O Sangue do Olimpo escrita por Belona
– Hazel, quero que você arrume o palácio. – Perséfone ordenou.
Estalei os dedos, e as poltronas voltaram para seus lugares, as janelas se limparam e fecharam-se, as camas foram devidamente feitas e a comida foi posta na mesa.
Senti uma força me incomodando, e olhei para a deusa da primavera. Ela estava com uma sobrancelha levantada, tentando me transformar em uma flor, certamente. Concentrei-me e lutei com a vontade dela.
Ergui a mão, e uma armadura completa veio voando em sua direção. Ela a transformou em um pé de jasmim, inofensivo.
Fechei os olhos por um segundo, e então fui para trás dela. Ela continuou olhando para frente, como se eu estivesse ali, e na mente dela estava mesmo.
Dei-lhe uma cotovelada no meio das costas, e ela caiu no chão. Alguém me agarrou por trás, e eu soube que era Hécate. Tentei segurá-la, mas ela já não estava mais ali. O mundo escureceu.
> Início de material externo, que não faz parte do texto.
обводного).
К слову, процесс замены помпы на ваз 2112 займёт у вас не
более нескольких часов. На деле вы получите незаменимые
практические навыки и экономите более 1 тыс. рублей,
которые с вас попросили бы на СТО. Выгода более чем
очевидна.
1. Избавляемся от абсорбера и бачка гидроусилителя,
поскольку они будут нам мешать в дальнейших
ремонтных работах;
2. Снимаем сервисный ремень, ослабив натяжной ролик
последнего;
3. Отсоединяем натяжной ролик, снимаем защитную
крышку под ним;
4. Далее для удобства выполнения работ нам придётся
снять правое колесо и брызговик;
– Se quer sobreviver à magia, aprenda a controlar a fatalidade e a dimensão dela. – Ela estalou os dedos perto de meus ouvidos.
Suspirei e tentei clarear o mundo novamente. Uma luz começou a surgir, e ela se expandiu. Cresceu e tudo se resumiu a luz.
– Não exponha suas vontades! – Hécate gritou e me bateu. Desviei e tentei retornar ao mundo real. Ela não deixou.
– Acostume-se, Hazel! – Ela continuava a me agredir psicologicamente. – Magia é o seu poder, reaja!
Comecei a ofegar. As trevas se findaram, voltando a me sufocar.
– Não... Não consigo. – Gemi.
– Consegue sim. – Hécate se abaixou ao meu lado e tocou minha testa. – Hazel, use a cabeça. Use suas memórias, seu poder. É simples.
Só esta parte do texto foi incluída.